California Public Employees’ Retirement System, the $295 billion Californian state pension fund, is reviewing its timberland portfolio as investment consultant Wilshire Associates recommends an overhaul of the fund’s allocation.
This could result in a substantial increase in the fund’s exposure to timber, which currently accounts for just 1 percent of the total portfolio.
“The returns of the Forestland Program have not met its benchmark [the NCREIF Timberland Index] over recent periods,” wrote Andrew Junkin of Wilshire Associates in a letter to CalPERS ahead of the board meeting earlier this week.
“There are several structural issues present in the portfolio – lack of regional exposure to the US Northeast and Pacific Northwest, leverage, and the timing of the original purchases – that continue to act as headwinds for the Forestland Program to meet its strategic goals.”
CalPERS’ $2.3 billion timber portfolio is invested across the US, Asia-Pacific and Latin America but through just two mandates. The fund had $1.6 billion invested in Lincoln Timber LP, managed by the Campbell Group, a forest and natural resource investment manager, and $290 million invested in Sylvanus LLC, managed by Global Forest Partners, at June 30, 2013.

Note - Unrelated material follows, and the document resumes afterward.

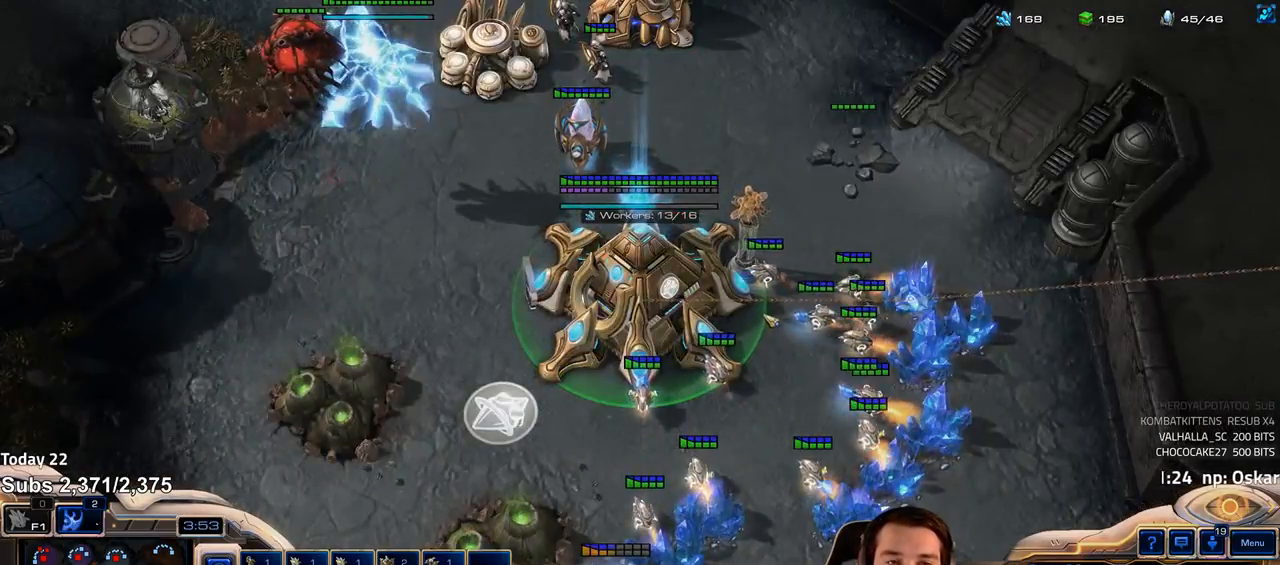
{"keys": [], "events": [[50, "4", "down"], [100, "4", "up"]]}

Junkin suggested in his letter that more opportunistic buying and selling could improve the portfolio as well as further diversification to spread risks.

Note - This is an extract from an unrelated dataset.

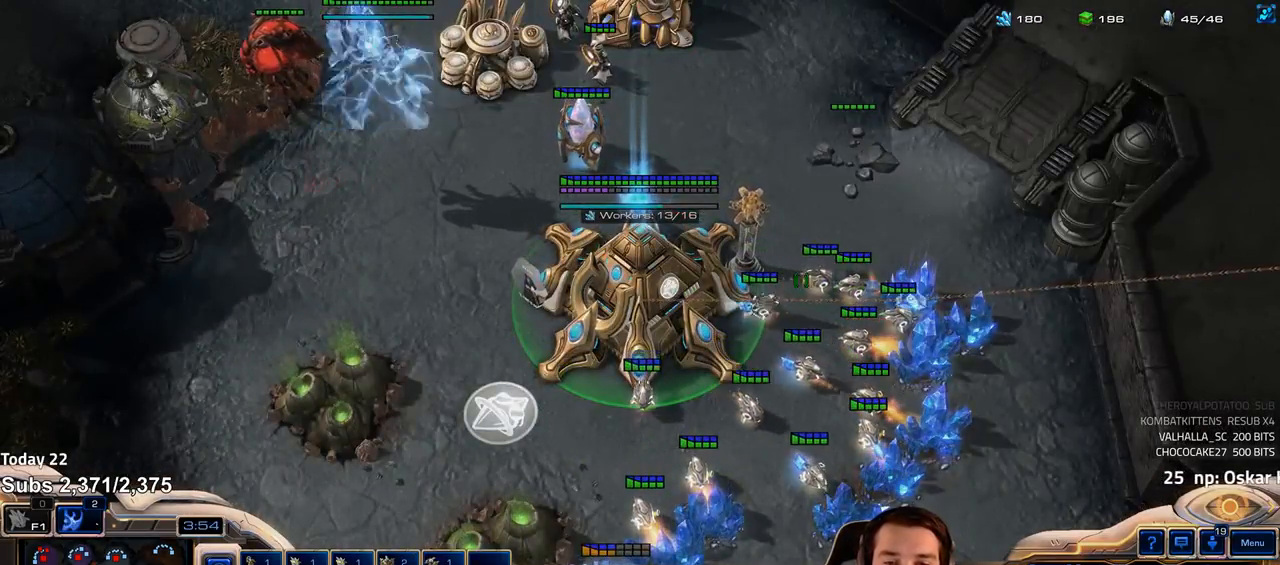
{"keys": [], "events": []}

He also suggested that the 1 percent allocation was too small to have much of an impact on CalPERS’ overall risk and return.

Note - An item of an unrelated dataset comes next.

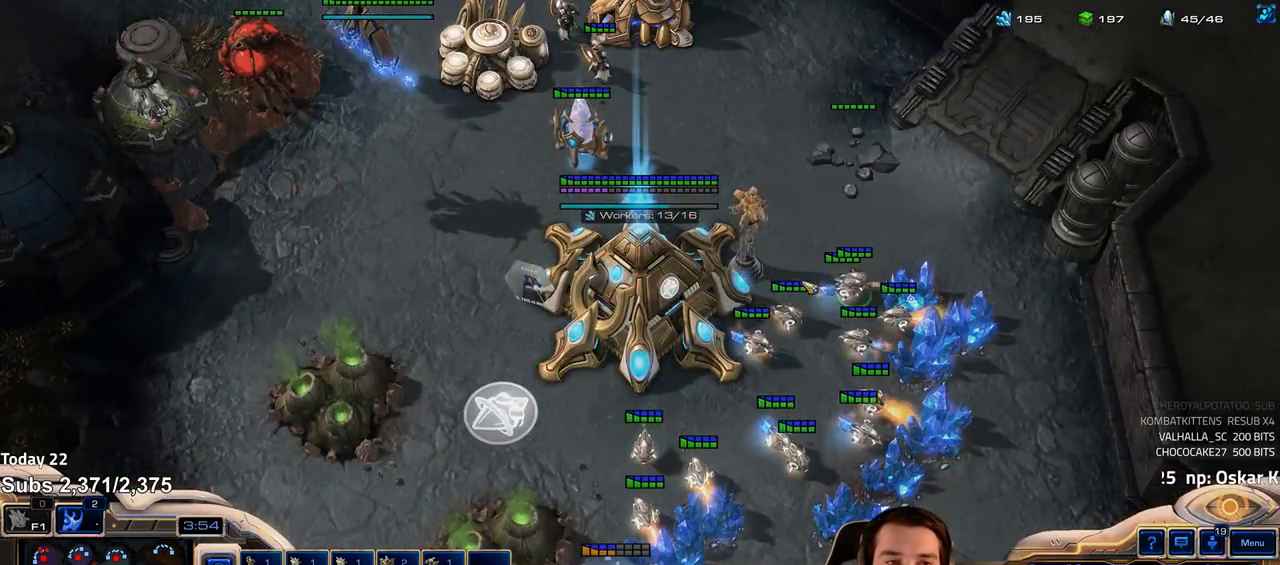
{"keys": [], "events": [[117, "5", "down"], [200, "5", "up"], [250, "5", "down"], [317, "5", "up"], [400, "5", "down"], [450, "5", "up"]]}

But, he added, “based on recent transaction sizes in the United States, it would be a massive challenge to increase the size of the Forestland Program to something more impactful, say 5 percent. That 4 percent increase would represent an increase of roughly $12 billion”. That would mean CalPERS owned roughly 3 percent of the entire market, according to Timberland Investment Resources data.